Хотел он отбиться от странника – все в мыслях грешит он на странника, – да не отстает от него странник, с ним вместе и к обедне ко Гробу Господню пошел.

Хотели они поближе стать, не поспели. Стеснился народ так, что ни вперед, ни назад прохода нет. Стоит Ефим, смотрит вперед, молится, а нет-нет и ощупает, тут ли кошель. Двоится у него в мыслях: первое думает – обманывает его странник; второе думает – коли не обманул, а вправду вытащили, так как бы и со мной того же не было.

 

X

 

Стоит так Ефим, молится и смотрит вперед, в часовню, где самый Гроб и над Гробом 36 лампад горят. Стоит Ефим, через головы смотрит, что за чудо! Под самыми лампадами, где благодатный огонь горит, впереди всех, видит, стоит старичок в кафтане сермяжном, блестит лысина во всю голову, как у Елисея Бодрова. «Похож, – думает, – на Елисея. Да нельзя же ему быть! Нельзя ему прежде меня поспеть. Корабль до нас за неделю отходил. Нельзя ему было упредить. А на нашем корабле не было. Я всех богомольцев видел».
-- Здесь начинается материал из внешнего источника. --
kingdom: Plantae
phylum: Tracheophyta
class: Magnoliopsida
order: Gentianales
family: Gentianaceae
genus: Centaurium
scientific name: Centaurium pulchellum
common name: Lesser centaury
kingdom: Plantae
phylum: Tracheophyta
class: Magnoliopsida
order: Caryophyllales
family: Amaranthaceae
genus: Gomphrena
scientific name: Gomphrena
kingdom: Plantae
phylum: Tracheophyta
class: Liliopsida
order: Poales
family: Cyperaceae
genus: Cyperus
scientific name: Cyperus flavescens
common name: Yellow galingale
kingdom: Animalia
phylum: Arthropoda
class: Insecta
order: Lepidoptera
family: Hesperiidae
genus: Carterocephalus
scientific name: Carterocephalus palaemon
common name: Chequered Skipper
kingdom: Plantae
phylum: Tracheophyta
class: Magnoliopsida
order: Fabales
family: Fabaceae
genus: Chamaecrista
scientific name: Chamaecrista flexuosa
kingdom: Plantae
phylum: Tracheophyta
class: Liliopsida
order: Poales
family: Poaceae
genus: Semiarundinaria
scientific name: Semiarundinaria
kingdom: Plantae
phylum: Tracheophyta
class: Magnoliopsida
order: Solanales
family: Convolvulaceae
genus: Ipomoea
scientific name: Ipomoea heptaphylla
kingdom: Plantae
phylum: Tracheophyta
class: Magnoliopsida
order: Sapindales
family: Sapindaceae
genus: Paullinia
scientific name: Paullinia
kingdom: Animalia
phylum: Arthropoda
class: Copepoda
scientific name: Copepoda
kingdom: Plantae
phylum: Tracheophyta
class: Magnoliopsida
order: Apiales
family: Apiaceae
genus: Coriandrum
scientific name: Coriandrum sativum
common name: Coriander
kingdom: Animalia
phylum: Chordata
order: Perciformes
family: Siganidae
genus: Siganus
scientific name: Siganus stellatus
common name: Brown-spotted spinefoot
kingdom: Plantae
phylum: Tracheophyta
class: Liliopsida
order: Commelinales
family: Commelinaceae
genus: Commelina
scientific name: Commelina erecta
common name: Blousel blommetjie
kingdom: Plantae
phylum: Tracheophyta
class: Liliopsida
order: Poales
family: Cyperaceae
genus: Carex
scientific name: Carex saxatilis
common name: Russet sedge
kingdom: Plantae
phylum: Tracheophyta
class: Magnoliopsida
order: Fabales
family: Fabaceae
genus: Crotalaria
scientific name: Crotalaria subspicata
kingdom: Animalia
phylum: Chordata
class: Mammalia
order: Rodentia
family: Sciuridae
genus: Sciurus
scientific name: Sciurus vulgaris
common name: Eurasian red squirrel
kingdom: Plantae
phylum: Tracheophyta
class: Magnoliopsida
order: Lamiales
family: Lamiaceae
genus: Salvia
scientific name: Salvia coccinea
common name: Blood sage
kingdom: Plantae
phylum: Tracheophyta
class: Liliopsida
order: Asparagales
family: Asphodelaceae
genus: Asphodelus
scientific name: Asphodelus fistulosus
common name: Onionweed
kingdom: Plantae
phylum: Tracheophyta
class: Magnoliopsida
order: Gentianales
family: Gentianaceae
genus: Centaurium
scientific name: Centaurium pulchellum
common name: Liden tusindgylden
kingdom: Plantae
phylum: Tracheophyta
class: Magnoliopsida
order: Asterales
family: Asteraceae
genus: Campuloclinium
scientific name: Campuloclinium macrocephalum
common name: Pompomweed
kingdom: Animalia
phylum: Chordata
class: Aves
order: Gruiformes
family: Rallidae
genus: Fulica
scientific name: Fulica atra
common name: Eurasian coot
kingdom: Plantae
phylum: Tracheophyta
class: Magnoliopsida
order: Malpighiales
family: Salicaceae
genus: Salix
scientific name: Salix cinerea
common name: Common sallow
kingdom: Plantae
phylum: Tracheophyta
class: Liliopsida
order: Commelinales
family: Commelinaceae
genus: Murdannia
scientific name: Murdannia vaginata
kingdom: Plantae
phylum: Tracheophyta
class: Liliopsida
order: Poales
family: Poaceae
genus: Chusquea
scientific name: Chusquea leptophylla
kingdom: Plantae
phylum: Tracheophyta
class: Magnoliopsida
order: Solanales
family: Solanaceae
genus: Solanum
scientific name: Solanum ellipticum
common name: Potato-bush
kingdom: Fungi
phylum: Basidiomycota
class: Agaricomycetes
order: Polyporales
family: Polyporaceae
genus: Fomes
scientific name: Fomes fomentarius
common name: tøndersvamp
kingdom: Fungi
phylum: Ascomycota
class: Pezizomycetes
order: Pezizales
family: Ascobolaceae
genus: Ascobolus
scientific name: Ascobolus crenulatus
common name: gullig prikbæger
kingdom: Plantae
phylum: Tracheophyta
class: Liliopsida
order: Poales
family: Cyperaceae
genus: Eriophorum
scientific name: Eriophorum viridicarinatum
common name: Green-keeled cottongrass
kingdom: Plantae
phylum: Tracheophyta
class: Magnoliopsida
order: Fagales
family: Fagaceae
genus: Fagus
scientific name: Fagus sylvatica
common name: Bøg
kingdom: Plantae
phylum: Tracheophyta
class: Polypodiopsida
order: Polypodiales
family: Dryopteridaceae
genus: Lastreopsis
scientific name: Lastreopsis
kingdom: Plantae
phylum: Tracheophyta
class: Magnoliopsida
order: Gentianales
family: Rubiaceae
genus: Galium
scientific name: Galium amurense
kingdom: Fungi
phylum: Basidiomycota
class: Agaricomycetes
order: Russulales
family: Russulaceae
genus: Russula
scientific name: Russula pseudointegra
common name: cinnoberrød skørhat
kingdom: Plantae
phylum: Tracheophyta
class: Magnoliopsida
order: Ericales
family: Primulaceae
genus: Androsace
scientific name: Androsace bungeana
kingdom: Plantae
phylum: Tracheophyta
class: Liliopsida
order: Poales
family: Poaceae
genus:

Только подумал так Ефим, стал молиться старичок и поклонился три раза: раз наперед Богу, а потом миру православному на обе стороны. И как повернул голову старичок на правую сторону, так и признал его Ефим. Самый он, Бодров и есть – и борода черноватая, курчавая, и проседь на щеках, и брови, и глаза, и нос, и все обличье его. Самый он, Елисей Бодров.

Обрадовался Ефим, что товарища нашел, и подивился, как так Елисей наперед его поспел.

– Ай да Бодров, – думает, – куда наперед пролез! Видно, с человеком таким сошелся, что провел его. Дай на выходе найду его, своего странника в скуфье брошу и с ним стану ходить, авось и он меня проведет наперед.

И все смотрел Ефим, как бы не упустить ему Елисея. Да отошли обедни, зашатался народ, пошли прикладываться, затеснились, отдавили в сторону Ефима. Опять напал на него страх, как бы, думает, кошель не вытащили? Прижал рукой кошель Ефим и стал продираться, только бы на простор выбраться. Выбрался на простор, ходил-ходил, искал-искал Елисея тут и в храме. Тут же в храме по кельям всякого народа много видел: которые тут же и едят, и пьют вино, и спят, и читают. И нет нигде Елисея. Вернулся Ефим на подворье – не нашел товарища. В этот вечер странник не приходил. Пропал и рубля не отдал. Остался Ефим один.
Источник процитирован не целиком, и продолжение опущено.